:: EXERCISE INPUTS

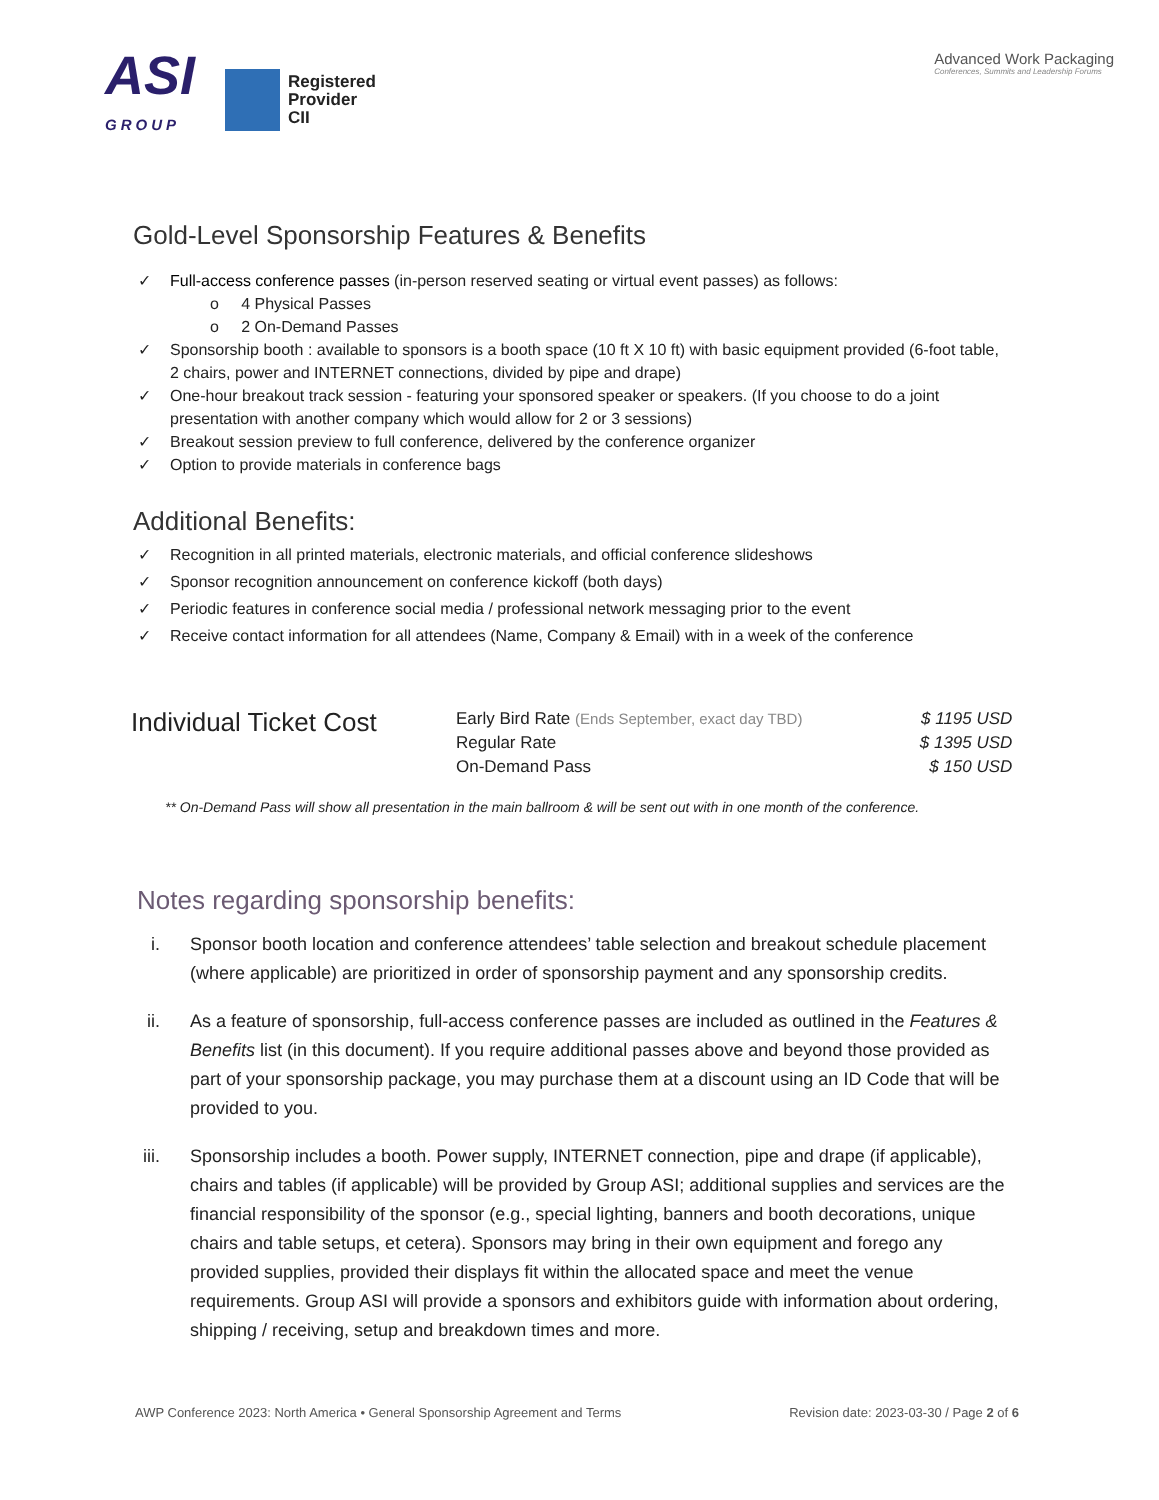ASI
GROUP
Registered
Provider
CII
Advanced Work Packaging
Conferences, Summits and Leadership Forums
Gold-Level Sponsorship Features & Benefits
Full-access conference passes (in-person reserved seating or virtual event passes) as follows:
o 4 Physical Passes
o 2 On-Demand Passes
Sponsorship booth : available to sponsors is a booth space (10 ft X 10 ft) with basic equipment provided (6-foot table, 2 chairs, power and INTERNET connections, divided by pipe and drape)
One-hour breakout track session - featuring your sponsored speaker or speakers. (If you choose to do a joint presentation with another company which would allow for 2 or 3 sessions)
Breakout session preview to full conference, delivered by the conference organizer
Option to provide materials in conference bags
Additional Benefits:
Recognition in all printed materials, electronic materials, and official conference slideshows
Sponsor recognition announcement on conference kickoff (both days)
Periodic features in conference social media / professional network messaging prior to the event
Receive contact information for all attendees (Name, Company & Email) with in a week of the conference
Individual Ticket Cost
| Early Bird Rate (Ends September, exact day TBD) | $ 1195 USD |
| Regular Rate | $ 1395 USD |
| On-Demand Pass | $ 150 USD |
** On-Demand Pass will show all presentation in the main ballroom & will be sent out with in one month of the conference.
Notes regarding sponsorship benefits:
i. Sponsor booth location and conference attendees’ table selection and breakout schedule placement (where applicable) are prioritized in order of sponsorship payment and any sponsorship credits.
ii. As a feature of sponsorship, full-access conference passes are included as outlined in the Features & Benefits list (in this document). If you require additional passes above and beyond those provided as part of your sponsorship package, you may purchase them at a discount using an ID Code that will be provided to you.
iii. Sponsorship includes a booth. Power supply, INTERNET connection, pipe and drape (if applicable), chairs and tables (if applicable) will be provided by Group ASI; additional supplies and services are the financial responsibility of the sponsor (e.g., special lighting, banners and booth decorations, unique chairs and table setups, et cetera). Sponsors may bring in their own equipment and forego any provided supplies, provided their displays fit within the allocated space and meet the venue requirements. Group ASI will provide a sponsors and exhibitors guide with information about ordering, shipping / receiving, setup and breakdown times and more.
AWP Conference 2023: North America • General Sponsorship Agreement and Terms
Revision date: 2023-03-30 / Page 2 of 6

::::
:: EXERCISE INPUTS

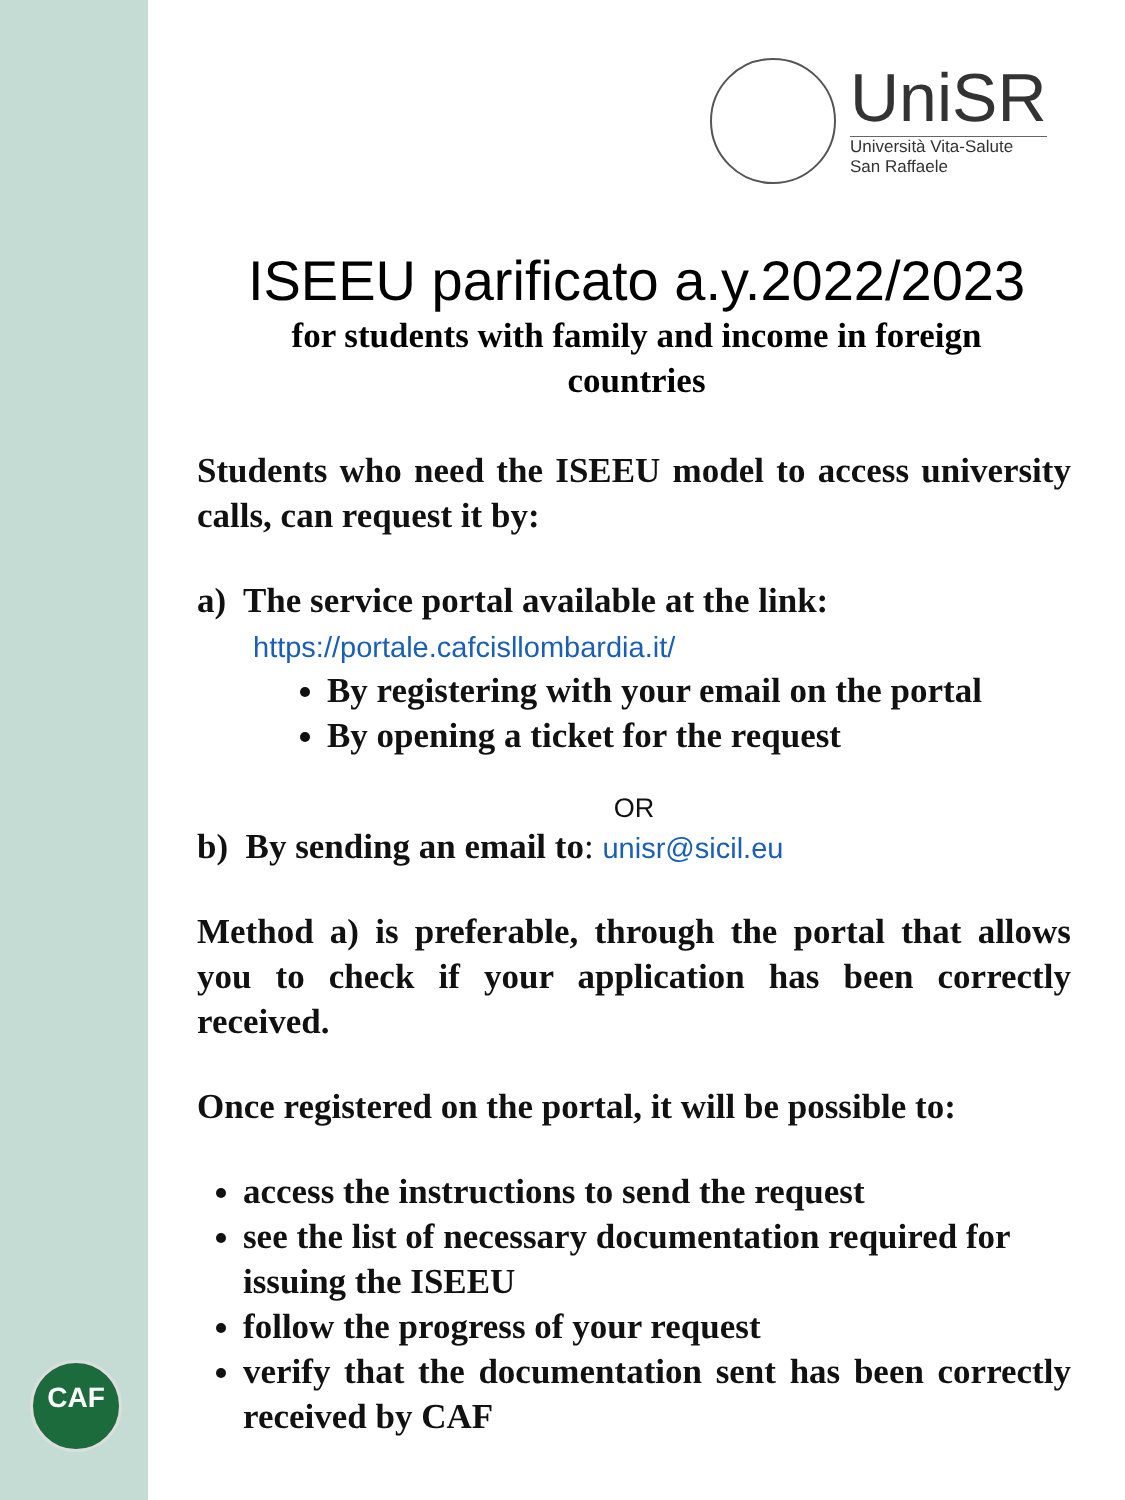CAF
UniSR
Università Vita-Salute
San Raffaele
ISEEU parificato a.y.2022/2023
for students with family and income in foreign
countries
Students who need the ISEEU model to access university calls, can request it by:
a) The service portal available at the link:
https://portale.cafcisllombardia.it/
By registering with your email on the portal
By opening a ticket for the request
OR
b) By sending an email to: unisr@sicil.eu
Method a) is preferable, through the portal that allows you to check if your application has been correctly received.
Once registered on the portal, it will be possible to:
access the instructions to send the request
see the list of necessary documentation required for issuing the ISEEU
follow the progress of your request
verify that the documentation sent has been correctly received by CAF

::::

**PROBLEM TO SOLVE**
Show every line of the material that includes the string "ISEEU".

**FINAL ANSWER**
ISEEU parificato a.y.2022/2023
Students who need the ISEEU model to access university calls, can request it by:
see the list of necessary documentation required for issuing the ISEEU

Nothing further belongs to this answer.